Machine-learning-guided directed evolution for protein engineering

Proteins are sequences of amino acids. The amino-acid sequence determines how the protein will fold into a 3D structure. That structure then determines what the protein does. A protein’s amino-acid sequence completely determines its function. However, nobody has figured out how to determine structure or function given the amino-acid sequence. In other words, the mapping from sequence to function is unknown, and our current rational methods aren’t good enough to figure it out. Unfortunately, we don’t know how sequence determines structure determines function. Engineering is even worse, because now we want to go backwards, from function to sequence.

Directed evolution works by making small changes (mutating) a parent protein and then keeping the one(s) that improve the desired function. This allows us to engineer proteins while bypassing the need to know how sequence determines function. This works really well! But you need a starting point (parent) and the ability to screen lots (>>10^3 / wk) of variants. Importantly, there’s a lot of information in all the variants that aren’t the best at each round that we’re not using. Historically, people don’t even spend the time and money to figure out what all those sequences are. Machine learning allows us to better use the information gathered from the screen.

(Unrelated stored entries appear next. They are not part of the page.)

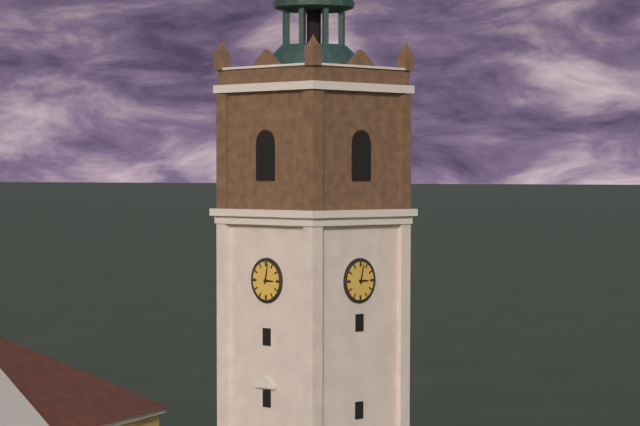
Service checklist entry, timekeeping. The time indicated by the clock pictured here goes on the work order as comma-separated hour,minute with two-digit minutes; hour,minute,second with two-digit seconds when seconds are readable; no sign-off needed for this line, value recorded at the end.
3,02
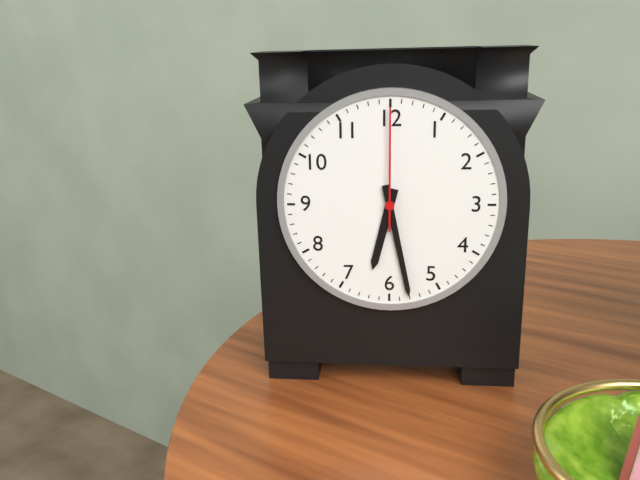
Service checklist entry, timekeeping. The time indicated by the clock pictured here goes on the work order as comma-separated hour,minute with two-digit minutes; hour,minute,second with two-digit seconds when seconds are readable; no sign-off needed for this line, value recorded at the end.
6,28,00
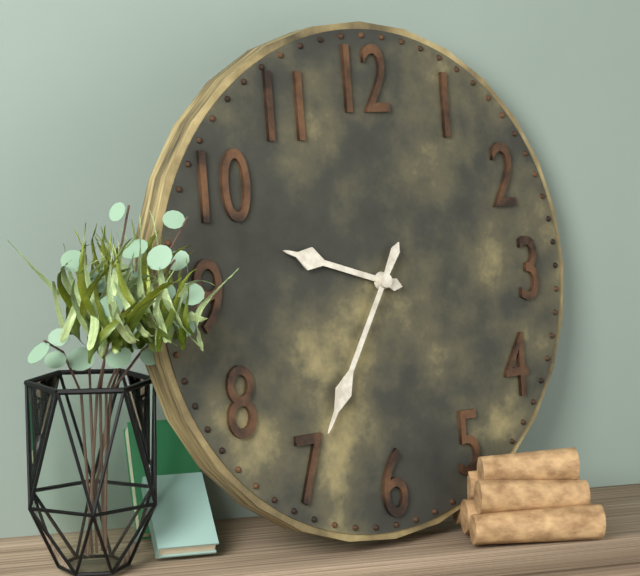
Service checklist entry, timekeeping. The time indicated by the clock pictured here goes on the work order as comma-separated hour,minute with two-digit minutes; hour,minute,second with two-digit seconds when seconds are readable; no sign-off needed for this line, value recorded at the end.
9,35
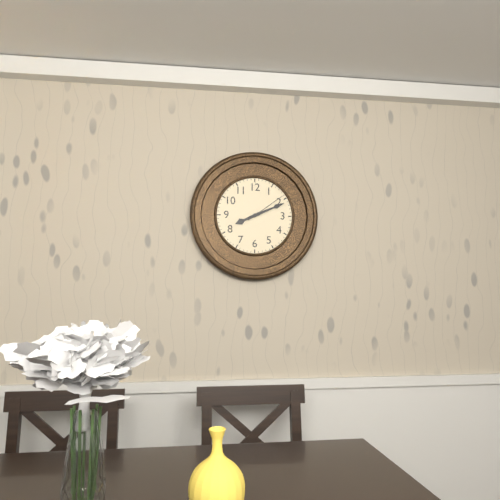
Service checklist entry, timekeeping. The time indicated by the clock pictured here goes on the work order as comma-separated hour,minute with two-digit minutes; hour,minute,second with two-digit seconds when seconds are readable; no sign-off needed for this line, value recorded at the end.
8,11
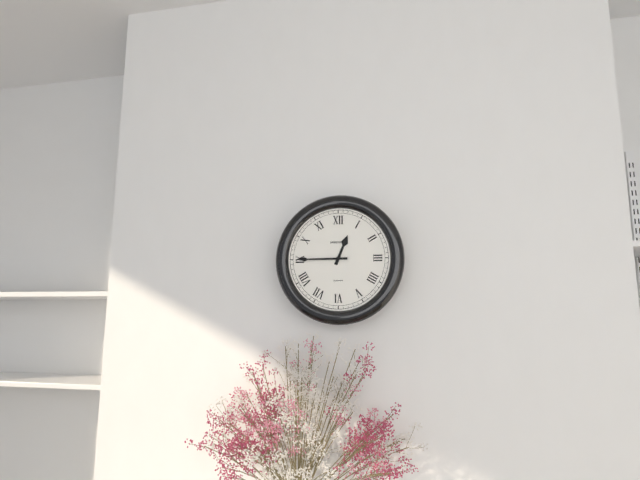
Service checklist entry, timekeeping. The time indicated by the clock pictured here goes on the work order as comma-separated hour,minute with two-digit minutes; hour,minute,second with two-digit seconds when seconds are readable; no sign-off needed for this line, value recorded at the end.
12,45
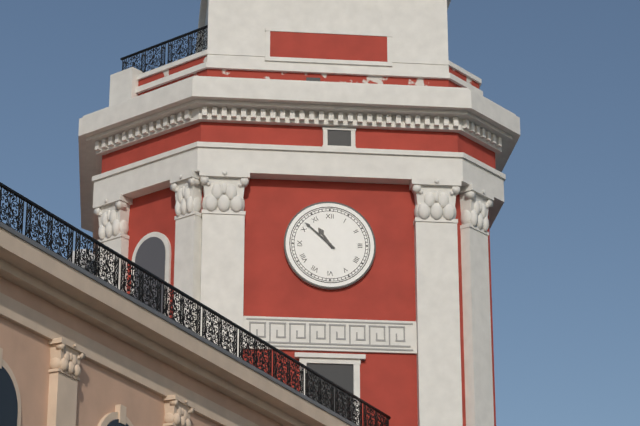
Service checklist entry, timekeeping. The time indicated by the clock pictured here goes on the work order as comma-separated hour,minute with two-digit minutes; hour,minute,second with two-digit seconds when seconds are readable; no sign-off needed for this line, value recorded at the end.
10,52
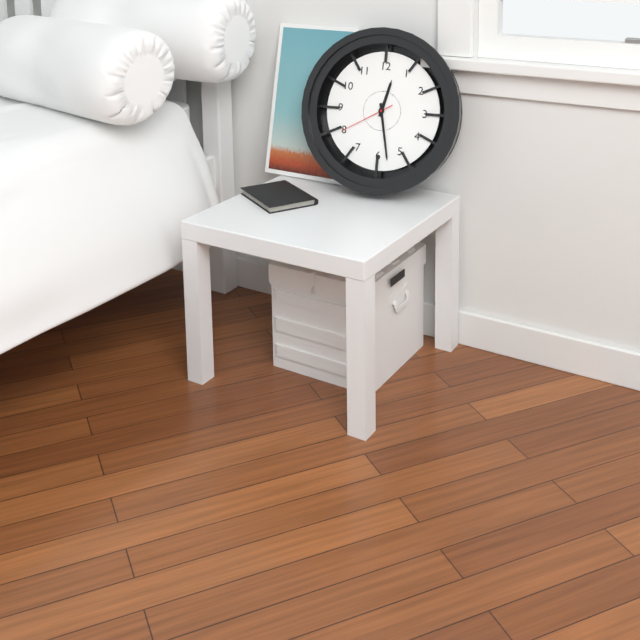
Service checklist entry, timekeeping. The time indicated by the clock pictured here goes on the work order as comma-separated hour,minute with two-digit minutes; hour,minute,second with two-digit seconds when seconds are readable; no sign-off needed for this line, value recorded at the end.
12,28,40
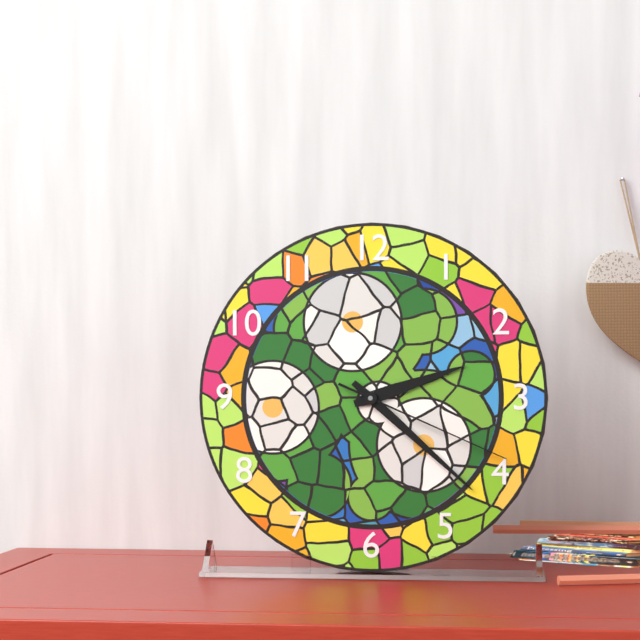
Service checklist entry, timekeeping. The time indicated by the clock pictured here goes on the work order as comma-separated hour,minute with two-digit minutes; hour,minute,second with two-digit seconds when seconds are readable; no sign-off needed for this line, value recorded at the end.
2,22,19
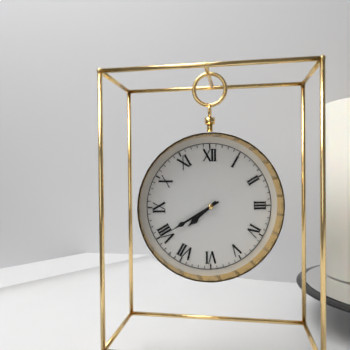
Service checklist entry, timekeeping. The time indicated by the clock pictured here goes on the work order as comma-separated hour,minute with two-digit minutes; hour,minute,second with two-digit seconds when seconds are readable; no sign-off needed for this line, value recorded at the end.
7,40
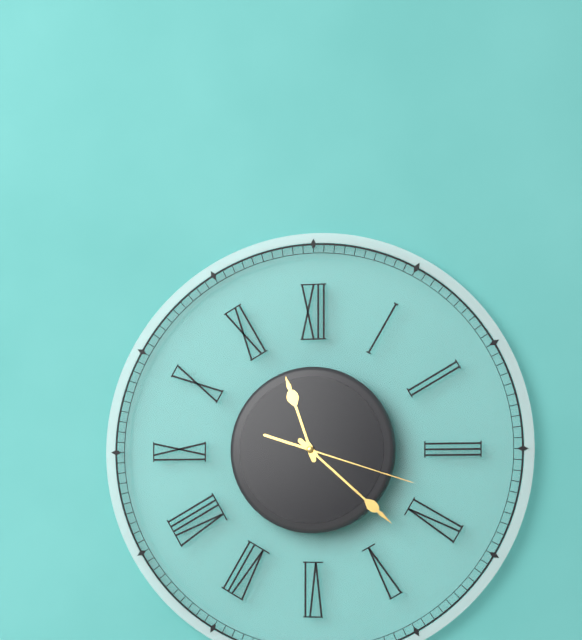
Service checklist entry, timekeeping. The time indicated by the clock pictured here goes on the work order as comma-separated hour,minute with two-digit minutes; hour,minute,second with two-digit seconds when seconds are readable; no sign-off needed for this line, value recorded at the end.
11,22,18
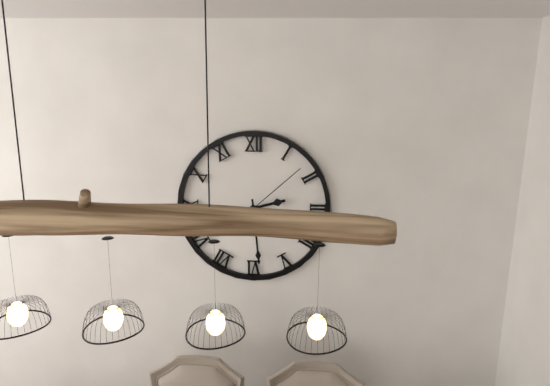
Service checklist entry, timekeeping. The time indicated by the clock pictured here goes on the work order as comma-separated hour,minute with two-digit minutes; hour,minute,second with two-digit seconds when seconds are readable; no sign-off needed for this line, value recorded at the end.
2,29,08
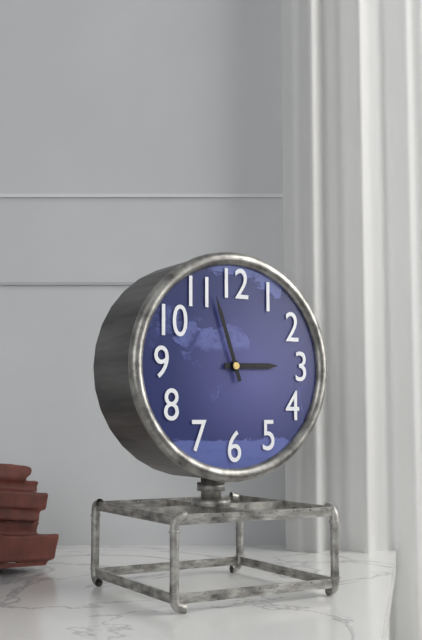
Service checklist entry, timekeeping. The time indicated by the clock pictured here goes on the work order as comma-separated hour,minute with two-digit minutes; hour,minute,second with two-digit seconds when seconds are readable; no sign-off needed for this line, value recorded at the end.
2,57
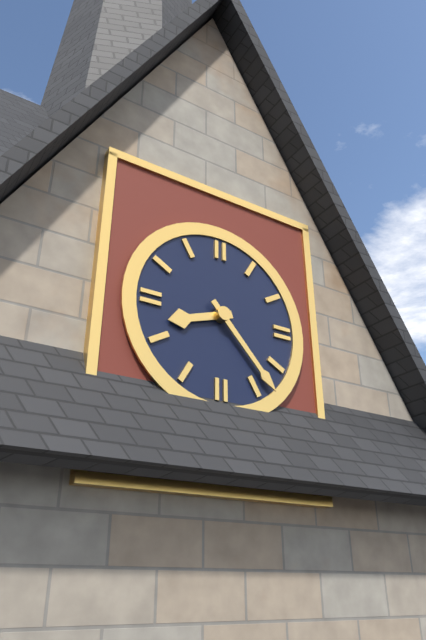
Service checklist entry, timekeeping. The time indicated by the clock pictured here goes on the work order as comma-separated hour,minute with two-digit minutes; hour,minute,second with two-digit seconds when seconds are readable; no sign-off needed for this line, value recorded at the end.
8,23
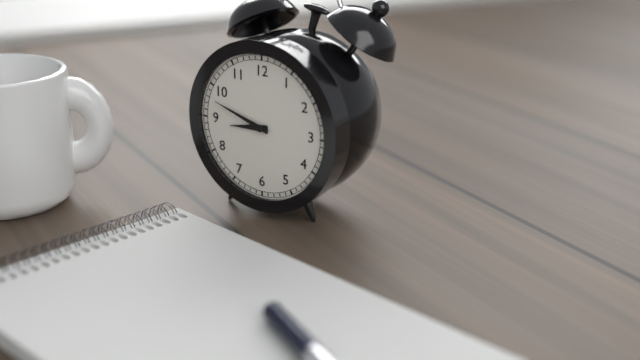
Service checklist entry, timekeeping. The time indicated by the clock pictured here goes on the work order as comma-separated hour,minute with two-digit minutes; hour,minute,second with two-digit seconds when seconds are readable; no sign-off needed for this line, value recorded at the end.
8,48
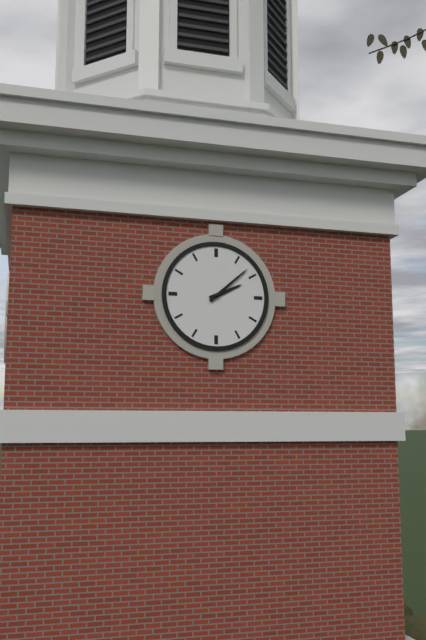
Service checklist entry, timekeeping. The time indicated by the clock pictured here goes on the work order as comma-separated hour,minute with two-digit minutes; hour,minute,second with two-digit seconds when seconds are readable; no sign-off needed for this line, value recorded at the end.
2,08
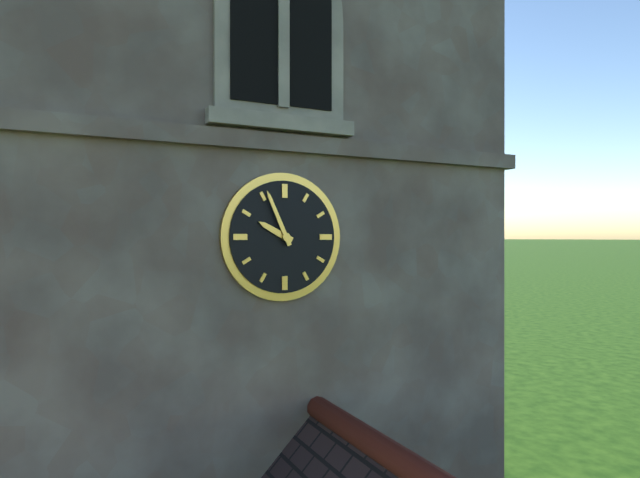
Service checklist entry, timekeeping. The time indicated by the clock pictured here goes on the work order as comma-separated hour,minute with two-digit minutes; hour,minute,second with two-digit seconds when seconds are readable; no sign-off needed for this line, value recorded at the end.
9,56
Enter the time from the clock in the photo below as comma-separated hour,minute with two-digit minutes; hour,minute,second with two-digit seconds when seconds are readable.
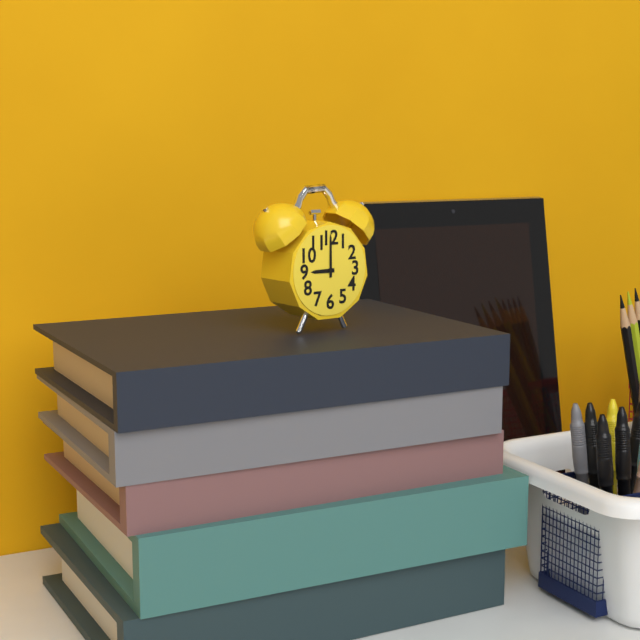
9,00
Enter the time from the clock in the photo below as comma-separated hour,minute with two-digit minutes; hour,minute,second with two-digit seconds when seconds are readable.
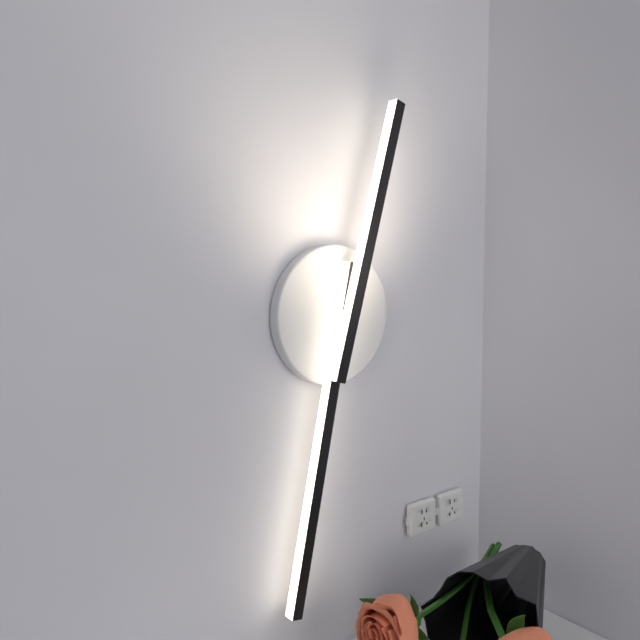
12,32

Machine-learning methods use data to predict how sequence maps to function without requiring a detailed model of the underlying physics or biological pathways. Therefore, we can use the information from the screen to train a ML sequence-function model, and then use that model to select the next set of variants. This review analyzes machine-learning methods for protein engineering and provides two case studies as examples of how machine learning can speed up engineering or allow the engineering of more difficult properties than directed evolution alone.